The Quiets of the world are in grief right now.

Someone is about to yell that that’s pure privilege, so before they yell it, I will agree with them, it is so.

But it is also the truth. I happen to like telling the truth.

To be clear, on this celebratory day of California’s big re-opening: I am so very thankful that those of us who were given the worst of financial blows can work and make money again. I am so grateful that the lonely can connect. I am so grateful we can hug. I am so grateful the economy is bouncing back. And that our little ones can be in school with their friends. I am so grateful that those of us who experienced devastating personal loss can go out and be comforted by our community, by our synagogues, churches, yoga classes, by the circles that hold us. I am deliriously grateful that live music is back.

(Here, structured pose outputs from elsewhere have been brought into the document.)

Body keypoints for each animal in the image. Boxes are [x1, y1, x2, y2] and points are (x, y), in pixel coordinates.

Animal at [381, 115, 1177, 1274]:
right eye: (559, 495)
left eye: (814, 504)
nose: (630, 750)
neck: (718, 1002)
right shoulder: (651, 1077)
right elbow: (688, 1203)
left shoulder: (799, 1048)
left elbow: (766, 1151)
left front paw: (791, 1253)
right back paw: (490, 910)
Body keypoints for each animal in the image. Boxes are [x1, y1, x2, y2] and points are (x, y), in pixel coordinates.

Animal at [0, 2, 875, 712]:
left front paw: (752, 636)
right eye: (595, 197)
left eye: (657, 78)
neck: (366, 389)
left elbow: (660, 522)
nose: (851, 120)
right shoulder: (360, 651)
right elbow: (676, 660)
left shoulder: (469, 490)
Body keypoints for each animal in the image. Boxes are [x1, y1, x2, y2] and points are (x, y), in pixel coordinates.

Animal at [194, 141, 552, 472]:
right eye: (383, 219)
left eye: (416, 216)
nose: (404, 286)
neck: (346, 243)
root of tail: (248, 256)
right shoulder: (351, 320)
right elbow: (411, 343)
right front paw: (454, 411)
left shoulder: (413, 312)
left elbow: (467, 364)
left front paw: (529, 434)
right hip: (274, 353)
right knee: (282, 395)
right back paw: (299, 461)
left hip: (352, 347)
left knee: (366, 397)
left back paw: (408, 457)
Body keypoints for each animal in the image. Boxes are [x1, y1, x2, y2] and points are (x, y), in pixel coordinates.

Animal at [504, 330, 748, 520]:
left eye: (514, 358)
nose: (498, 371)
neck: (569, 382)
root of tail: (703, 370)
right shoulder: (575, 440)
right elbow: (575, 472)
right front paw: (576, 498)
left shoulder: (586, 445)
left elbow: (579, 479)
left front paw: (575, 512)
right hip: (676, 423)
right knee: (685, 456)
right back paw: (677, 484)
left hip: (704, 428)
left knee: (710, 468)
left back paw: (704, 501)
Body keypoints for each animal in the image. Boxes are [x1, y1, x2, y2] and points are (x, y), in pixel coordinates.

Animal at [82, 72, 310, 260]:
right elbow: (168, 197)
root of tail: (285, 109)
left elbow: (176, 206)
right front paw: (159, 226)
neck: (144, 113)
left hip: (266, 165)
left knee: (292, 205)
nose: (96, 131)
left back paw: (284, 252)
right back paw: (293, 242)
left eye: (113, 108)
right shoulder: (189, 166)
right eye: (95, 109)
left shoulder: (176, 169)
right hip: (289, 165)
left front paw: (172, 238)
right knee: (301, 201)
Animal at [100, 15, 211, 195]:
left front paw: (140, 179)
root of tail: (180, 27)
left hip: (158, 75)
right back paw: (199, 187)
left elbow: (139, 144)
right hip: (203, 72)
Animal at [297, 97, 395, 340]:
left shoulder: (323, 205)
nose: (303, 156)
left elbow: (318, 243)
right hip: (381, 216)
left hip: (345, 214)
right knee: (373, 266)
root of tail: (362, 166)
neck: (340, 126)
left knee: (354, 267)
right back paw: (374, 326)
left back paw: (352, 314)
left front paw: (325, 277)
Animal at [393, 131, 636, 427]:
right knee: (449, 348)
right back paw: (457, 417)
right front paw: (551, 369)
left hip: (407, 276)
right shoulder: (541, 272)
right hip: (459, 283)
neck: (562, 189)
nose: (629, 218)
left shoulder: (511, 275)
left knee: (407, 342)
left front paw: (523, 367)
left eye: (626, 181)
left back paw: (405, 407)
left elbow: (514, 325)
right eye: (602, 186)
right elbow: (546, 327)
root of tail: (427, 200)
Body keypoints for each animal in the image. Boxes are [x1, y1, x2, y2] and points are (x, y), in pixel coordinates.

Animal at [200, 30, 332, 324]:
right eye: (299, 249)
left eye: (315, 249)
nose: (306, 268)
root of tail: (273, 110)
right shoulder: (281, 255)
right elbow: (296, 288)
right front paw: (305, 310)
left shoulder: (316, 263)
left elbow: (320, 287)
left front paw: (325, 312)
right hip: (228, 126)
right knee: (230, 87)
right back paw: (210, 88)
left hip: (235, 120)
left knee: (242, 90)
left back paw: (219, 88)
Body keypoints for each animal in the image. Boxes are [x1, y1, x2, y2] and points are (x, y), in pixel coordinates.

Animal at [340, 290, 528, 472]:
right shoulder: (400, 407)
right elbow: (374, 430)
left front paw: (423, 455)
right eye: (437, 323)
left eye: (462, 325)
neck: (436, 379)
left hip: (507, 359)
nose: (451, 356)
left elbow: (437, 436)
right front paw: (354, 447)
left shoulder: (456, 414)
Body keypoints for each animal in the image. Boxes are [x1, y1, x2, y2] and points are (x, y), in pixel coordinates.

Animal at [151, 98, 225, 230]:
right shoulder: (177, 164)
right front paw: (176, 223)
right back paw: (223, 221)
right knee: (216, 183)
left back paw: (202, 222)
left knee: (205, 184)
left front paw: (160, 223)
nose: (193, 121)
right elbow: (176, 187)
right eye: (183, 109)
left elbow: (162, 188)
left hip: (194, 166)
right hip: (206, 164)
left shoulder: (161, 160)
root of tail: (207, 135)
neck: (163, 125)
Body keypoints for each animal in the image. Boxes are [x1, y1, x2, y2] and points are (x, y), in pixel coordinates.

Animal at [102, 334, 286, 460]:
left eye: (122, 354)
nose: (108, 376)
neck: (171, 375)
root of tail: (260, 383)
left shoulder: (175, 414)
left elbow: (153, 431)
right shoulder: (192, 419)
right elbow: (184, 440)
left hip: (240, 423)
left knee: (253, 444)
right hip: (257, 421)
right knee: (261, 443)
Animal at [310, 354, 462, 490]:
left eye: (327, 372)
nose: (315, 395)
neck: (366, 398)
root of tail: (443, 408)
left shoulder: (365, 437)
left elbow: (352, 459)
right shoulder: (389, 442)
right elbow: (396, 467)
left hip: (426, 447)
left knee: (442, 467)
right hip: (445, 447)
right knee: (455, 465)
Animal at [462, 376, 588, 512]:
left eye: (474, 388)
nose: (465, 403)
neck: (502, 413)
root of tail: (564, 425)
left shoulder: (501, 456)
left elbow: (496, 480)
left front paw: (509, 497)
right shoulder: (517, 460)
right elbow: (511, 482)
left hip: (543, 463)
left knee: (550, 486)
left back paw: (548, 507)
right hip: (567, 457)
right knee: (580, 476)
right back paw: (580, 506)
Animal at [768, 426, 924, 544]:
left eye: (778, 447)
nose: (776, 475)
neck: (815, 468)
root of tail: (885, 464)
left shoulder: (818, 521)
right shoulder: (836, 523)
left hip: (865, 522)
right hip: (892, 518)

Still, I am filled with sadness.

How can we all just go “Whelp, that year was intense, let’s just pick up where we left off?”

There is no picking up where we left off.

We are marked now. I am, at least. Changed. Our cellular structures have shifted. Our mortality has been shoved up under our nose and we can’t un-know the things we know now.

I like my current self, better. The fabric of her is so much softer. Her feet touch the ground differently, when she walks. Her songs have more praise in them.

So things must matter more, or matter differently. Energy allocated differently. Situations accepted or not, knowing that the only certainty is we all check out of this hotel sometime.

I am so happy we can hug again. But I need it to keep being OK to rest, and say no, and go slow, and choose. I need those things not to go away.

I need it to still be OK to ask if I am doing something because it will make me look good, or puff my ego up in some other way, or whether it actually feels good in the quiet of my bones.